Whither security?

Today, I was given the login to my employer’s online portal where I can access my pay details and apply for leave, etc. It’s a SAP based system and I believe the same system serves all other research institutes under the parent organization.

The login details were given to me personally by the HR officer in a sealed envelope and she made it a point to ask me to change my password immediately after the first login. This account information comes directly from the SAP systems’ admin, I understand; it was unseen by anyone in between and the sealed envelope I opened was proof positive of that.

Pretty secure procedures I would say. All that was missing was a ‘CLASSIFIED’ stamp on the envelope. But here comes the kicker (there always is, isn’t it? ;-)…

The site where I am to logon to the portal runs on plain HTTP!! With all that show of privacy and secrecy and what not, you would expect, nay, assume the site to implement SSL. But no! Plain HTTP it is!

We can’t trust our HR people with employee passwords but if someone with a packet sniffer wants to hijack your password while you login, well more power to him!
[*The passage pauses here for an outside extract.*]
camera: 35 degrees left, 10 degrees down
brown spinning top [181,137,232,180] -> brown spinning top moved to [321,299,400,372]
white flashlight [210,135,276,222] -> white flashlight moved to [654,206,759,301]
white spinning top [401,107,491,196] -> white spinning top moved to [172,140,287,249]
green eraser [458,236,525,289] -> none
Anyway, on to other stuff. Boss is out of town since yesterday and with nothing to do having finished what he asked me to do, I started coding more in Python. Finished writing a small image viewer program. It’s just about 150 lines of code!
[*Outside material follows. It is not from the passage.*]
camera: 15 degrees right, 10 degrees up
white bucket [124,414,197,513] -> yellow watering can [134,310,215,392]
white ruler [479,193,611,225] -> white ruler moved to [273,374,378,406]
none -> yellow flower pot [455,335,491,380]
There have been more rumblings about a Google branded browser. Jason Kottke writes that Google has been hiring ex-IE engineers (shudder ;-)) and working with Mozilla. Perhaps the most damning piece of evidence (in the tabloid sense) is that they’ve registered the domain gbrowser.com How much more convincing do you need?!
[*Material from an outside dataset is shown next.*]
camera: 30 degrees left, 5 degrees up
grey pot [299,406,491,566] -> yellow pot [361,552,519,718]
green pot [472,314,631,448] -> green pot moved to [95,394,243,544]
In sort of related news, did anyone notice the new changes in Gmail? The Spam folder finally shows the number of new spam messages. This notification is needed to remind me to look into it from time to time in case a valid email got misclassified as spam. The ads have changed position too. They are now after the message (or conversation) at the bottom, instead of at the side. This helps prevent breaking of some HTML formatted emails (the ad used to overlay such mails) but I am not sure what kind of ‘attention’ these ads will get, tucked away at the bottom like that.